*Alexsandro Alves
Durante muito tempo, tive medo de Clarice Lispector e também, de ouvir a Sinfonia n. 3, de Mahler. Medo mesmo. Eu era jovem e sempre que ouvia o nome da escritora caía pesaroso e afirmava: “eu nunca irei ler Clarice”. De fato, me assombrava com ela. Assim como a Terceira Sinfonia, de Mahler, que só ouvi completa a poucos anos e na casa de um amigo, em sua companhia, em verdade nunca desejei ficar a sós com essa música. Mas ele não sabia disso, que era a primeira vez que escutava a obra, assim como não sabia do meu sentimento de horror para com ela e também não sentiu meu nervosismo com a mesma.
O que mais me atormentava em Clarice, e ainda me atormenta, porém sem aquele sentimento de medo de antes, é que ela conversa com a realidade tão jocosa e usa metáforas sublimes e desconcertantes para fatos por vezes corriqueiros, então, era uma transfiguração do ordinário, do comum, em elevações de uma inspiração sublime, que sempre me fizeram, desde que li essa escritora pela primeira vez, desmoronar.
Um livro que poderia ser lido em poucos dias, durava meses. Porque eu fechava o livro e chorava. Chorava em qualquer lugar. E durava semanas. Eu me aproximava do livro e me angustiava ao ponto de não querer retornar a ele. Porém, como num ato de sadismo, voltava. E ela me derrubava novamente. Foi com Clarice que, pela primeira vez eu percebi, que a arte me causava fragilidades. E quão frágil eu era diante da arte.
E com o tempo em comecei a temer a escritora. Porque era muito forte seu olhar sobre mim. Lembro de uma vez, entre o desejo de realização e a consciência que deveria evitar certos estados da alma, que resolvi ler Clarice após um sonho ruim. Era madrugada.

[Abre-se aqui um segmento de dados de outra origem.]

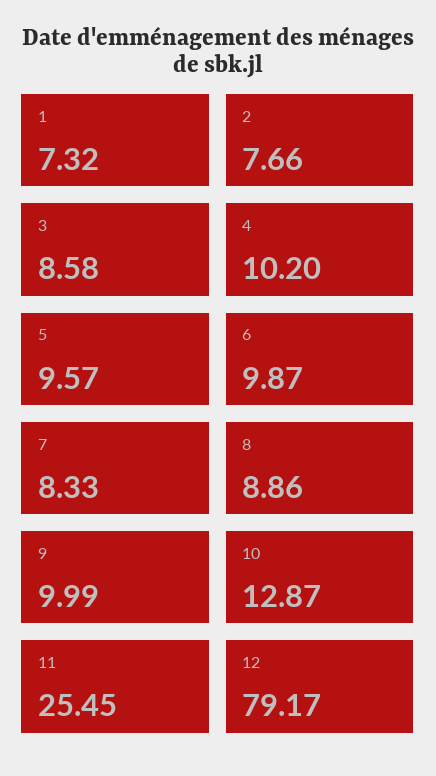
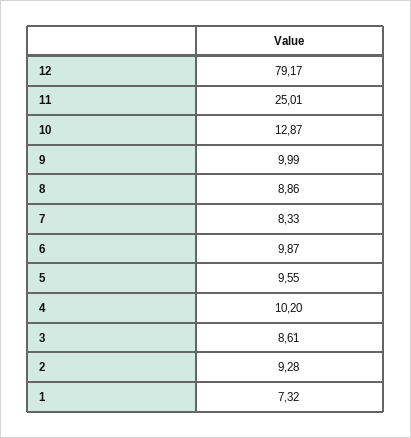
2: 7.66 -> 9.28
3: 8.58 -> 8.61
5: 9.57 -> 9.55
11: 25.45 -> 25.01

Aquele sonho me atormentou durante a semana inteira. Houve um tempo em que fui atormentado por imagens oníricas constantes. Um bojão de gás de cozinha na iminência de explodir. Sofri muito com esse sonho ruim. E nessa madrugada, já sem suportar mais o peso, a semana inteira com o mesmo sonho, resolvi radicalizar meu estado. Suicídio? Corri e abri A Paixão Segundo G.H. em qualquer ponto que não lembro, mas iniciei uma leitura sem trégua, uma guerra contra mim. Ah, como queria lembrar em que página o abri e até onde o li. Se é que o li naquela noite. Se o li, o li até desmoronar novamente no sono. Ao acordar, o livro estava sobre mim. Deve tê-lo lido. Os sonhos passaram. Porém até hoje eu não consigo matar uma barata. Meu relacionamento/tormento com Clarice nunca findará. Ela continua sendo motivo de tormento. Que assim seja.
Com a sinfonia de Mahler o que me ocorre é a falsa inocência dessa obra. Parece um festival de infantilidades grotescas, à medida que a obra avança. O primeiro movimento, de 30 minutos, é a chegada de Dionísio, o deus do vinho e senhor dos excessos. Mas quando ouvimos o terceiro movimento, uma canção popular grotesca orquestrada de forma espalhafatosa, soa ingênuo ao mesmo tempo que soa sinistro. E esse é o tom dessa sinfonia, ingenuidade e horror. O quinto movimento, um coro infantil com contralto, com aparência natalina, não faz muito esforço para esconder uma canção do destino, pesada e sombria, em que os sucessivos “bim, bam” das crianças se tornam, pouco a pouco, um comentário irônico da desgraça humana. Ante palavras cantadas de uma certa esperança, a orquestra tece seu “conforme-se”, “o que é você?”. É um peso muito grande. E então, entra o sexto e último movimento, delicado, como nunca Mahler escreveria novamente. Terno. Profundo. E sempre melancólico, até quando triunfa. É esse, pois, o homem moderno. Vivendo sua sina afastado da terra com uma fera sempre a espreitar-lhe o ânimo.